The director’s opening credits start with citizens filing into a cinema to watch the same film we are about to see and at its conclusion
we view the same audience leaving the cinema spilling out on to the busy
streets. The film records a day in the life of a ‘modern’ Soviet city, in fact
it was filmed in several different places including Moscow, Kiev and Odessa.
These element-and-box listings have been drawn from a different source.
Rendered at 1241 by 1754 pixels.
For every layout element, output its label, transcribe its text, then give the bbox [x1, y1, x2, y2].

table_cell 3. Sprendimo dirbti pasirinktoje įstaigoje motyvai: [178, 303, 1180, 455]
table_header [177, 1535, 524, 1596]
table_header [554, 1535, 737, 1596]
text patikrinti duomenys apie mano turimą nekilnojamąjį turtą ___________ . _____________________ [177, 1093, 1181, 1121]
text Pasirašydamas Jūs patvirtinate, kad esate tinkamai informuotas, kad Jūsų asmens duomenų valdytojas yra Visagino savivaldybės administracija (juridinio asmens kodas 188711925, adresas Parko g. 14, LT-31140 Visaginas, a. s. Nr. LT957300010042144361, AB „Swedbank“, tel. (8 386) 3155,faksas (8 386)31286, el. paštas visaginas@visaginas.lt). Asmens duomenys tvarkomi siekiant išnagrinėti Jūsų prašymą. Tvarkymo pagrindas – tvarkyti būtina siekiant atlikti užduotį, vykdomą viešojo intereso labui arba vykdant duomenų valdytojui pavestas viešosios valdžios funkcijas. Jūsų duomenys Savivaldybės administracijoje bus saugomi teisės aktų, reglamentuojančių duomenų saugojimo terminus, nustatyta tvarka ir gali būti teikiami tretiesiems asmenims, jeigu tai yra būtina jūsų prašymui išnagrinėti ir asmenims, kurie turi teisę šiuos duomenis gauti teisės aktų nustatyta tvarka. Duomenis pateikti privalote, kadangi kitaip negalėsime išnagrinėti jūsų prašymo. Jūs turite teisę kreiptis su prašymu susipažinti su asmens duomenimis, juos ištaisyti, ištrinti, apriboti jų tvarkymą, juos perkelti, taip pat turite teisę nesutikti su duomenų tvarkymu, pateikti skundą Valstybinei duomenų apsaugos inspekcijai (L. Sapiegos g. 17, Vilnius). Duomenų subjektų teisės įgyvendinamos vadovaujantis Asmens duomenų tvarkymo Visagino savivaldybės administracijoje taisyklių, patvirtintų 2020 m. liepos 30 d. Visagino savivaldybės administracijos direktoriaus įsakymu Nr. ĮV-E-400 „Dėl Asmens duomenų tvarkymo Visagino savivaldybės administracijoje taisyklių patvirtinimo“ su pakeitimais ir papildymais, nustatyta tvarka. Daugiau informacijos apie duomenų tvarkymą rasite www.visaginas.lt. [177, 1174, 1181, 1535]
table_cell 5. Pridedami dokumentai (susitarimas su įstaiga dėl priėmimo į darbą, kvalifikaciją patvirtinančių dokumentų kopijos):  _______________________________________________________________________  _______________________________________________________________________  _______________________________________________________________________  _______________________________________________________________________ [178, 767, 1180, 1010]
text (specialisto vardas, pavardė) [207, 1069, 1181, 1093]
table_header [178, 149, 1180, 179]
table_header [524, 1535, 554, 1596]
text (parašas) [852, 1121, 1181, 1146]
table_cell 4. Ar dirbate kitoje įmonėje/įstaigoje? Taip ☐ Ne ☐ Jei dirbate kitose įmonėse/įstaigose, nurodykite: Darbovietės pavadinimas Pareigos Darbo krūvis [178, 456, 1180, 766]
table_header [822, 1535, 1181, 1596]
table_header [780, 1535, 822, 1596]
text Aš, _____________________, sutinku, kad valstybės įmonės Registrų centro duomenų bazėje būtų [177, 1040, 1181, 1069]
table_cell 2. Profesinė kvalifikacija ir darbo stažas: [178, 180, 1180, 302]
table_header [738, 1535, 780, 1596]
Beginning when the city is still, no traffic, no people, then as the city
gradually awakens buses and trams appear, the empty streets fill with bustling
people. We witness their lives and how they work, rest and play. Vertov packs
all urban Russian life into his ‘day’, we see a baby born to an expectant
mother, we observe children playing, and people shopping. We follow an accident
victim as he is rushed to hospital for what appears to be life saving
treatment. You become an observer as
couples marry, separate and divorce in a government office’s, you’re a bystander
as industry transforms from labour intensive practices to modern labour saving
devices like sewing machines and cash registers. With peoples newly found
leisure time we discover them socialising in state subsidised clubs and beer halls;
and taking part in sporting activities.
This stunning montage with its non linear narrative works
extremely well keeping your concentration for the its full 68 minute running
time thanks to the director (real name Denis Kaufman), his brother the
cameraman Mikhall Kaufman and Vertov’s wife Elizaveta Svilova who was responsible
for the editing with all its imaginative cuts and splices, these three made up
a group called Kino-Okis (Cinema–eyes). However the real star of the show is
the camera, never hidden from its subjects, always prodding and prying
to grand effect. The film forms a textbook of cinematic techniques using slow
motion, animation, multiple images, split screen, zoom and reverse zoom, blurry
focus and freeze frame and clever visual puns including a piano twined with a
type writer’s keyboard. Obviously all-standard techniques today but this movie
was made in 1929! This historical document is weirdly fascinating showing the
Russian metropolis with its well-stocked shops and an active happy populace
with ‘what could then be seen as a bright
future’[1]
unleashed by the Russian revolution.
The BFI DVD features a choice of three soundtracks; the Alloy Orchestra, who has closely
followed Vertov’s notes on the music to accompany the film, composed the first.
Secondly we have a new score from In the
Nursery that deploys the latest music technology to create a soundtrack
that deliberately reflects the director’s progressive filmmaking techniques.
The final choice is a commentary by Yuri Tsivian, a leading historian of
Russia’s silent cinema. This is an
absolute must see for all lovers of world cinema.